* **Required work**: Give again the stretch of records from the line containing "What portion of the pie excludes 现代投资?" through the line containing "Is it true that the value at 15 is 9?", swapping every "value" for "amount" and leaving everything else unchanged.
»»
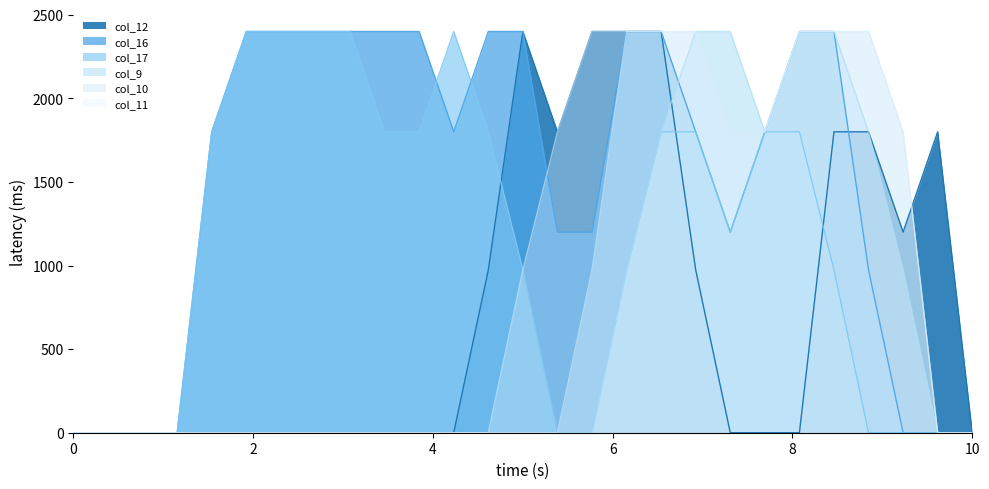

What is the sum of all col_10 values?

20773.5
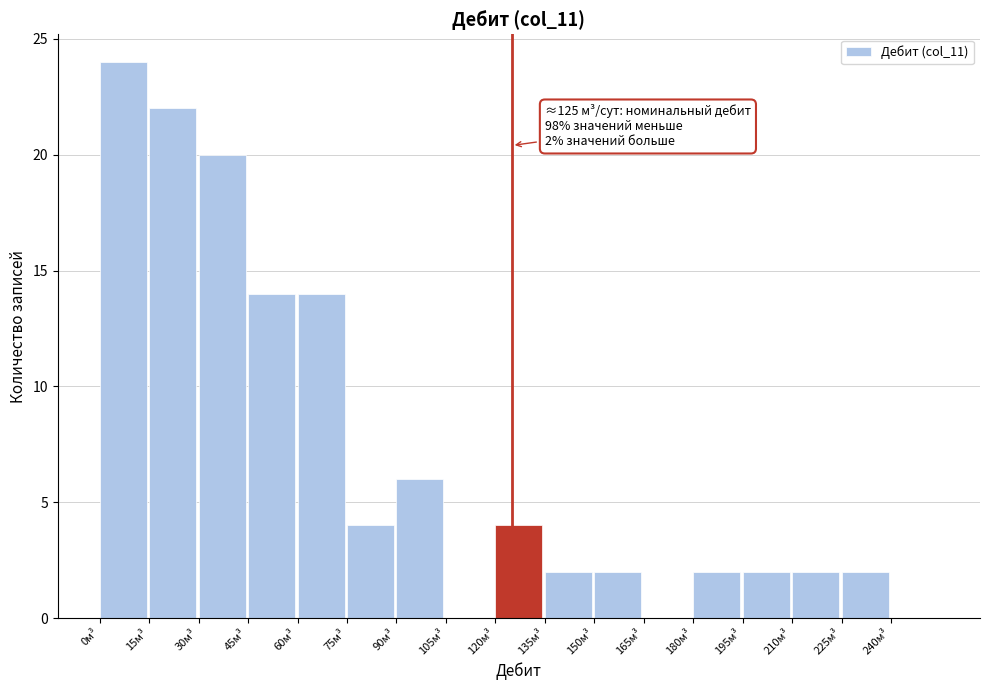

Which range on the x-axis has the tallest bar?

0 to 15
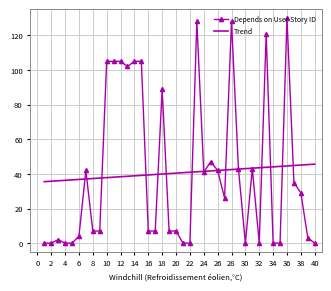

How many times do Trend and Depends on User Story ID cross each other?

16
««
»»
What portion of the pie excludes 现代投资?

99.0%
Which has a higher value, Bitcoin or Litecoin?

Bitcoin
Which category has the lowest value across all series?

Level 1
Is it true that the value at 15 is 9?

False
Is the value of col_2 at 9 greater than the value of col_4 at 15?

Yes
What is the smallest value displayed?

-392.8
««
»»
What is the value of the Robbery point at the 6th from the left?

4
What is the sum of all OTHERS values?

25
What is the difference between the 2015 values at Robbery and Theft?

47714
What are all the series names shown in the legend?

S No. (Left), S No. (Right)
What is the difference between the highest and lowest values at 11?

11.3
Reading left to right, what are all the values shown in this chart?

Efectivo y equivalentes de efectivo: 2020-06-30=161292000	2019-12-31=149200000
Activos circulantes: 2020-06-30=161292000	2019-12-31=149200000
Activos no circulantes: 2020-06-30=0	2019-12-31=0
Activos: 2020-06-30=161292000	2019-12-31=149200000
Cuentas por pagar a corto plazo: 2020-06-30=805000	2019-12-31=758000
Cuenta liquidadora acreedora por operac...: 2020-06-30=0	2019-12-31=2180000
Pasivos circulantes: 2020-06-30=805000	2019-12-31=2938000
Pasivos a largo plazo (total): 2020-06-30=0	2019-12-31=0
««
* **Response below**:
What portion of the pie excludes 现代投资?

99.0%
Which has a higher amount, Bitcoin or Litecoin?

Bitcoin
Which category has the lowest amount across all series?

Level 1
Is it true that the amount at 15 is 9?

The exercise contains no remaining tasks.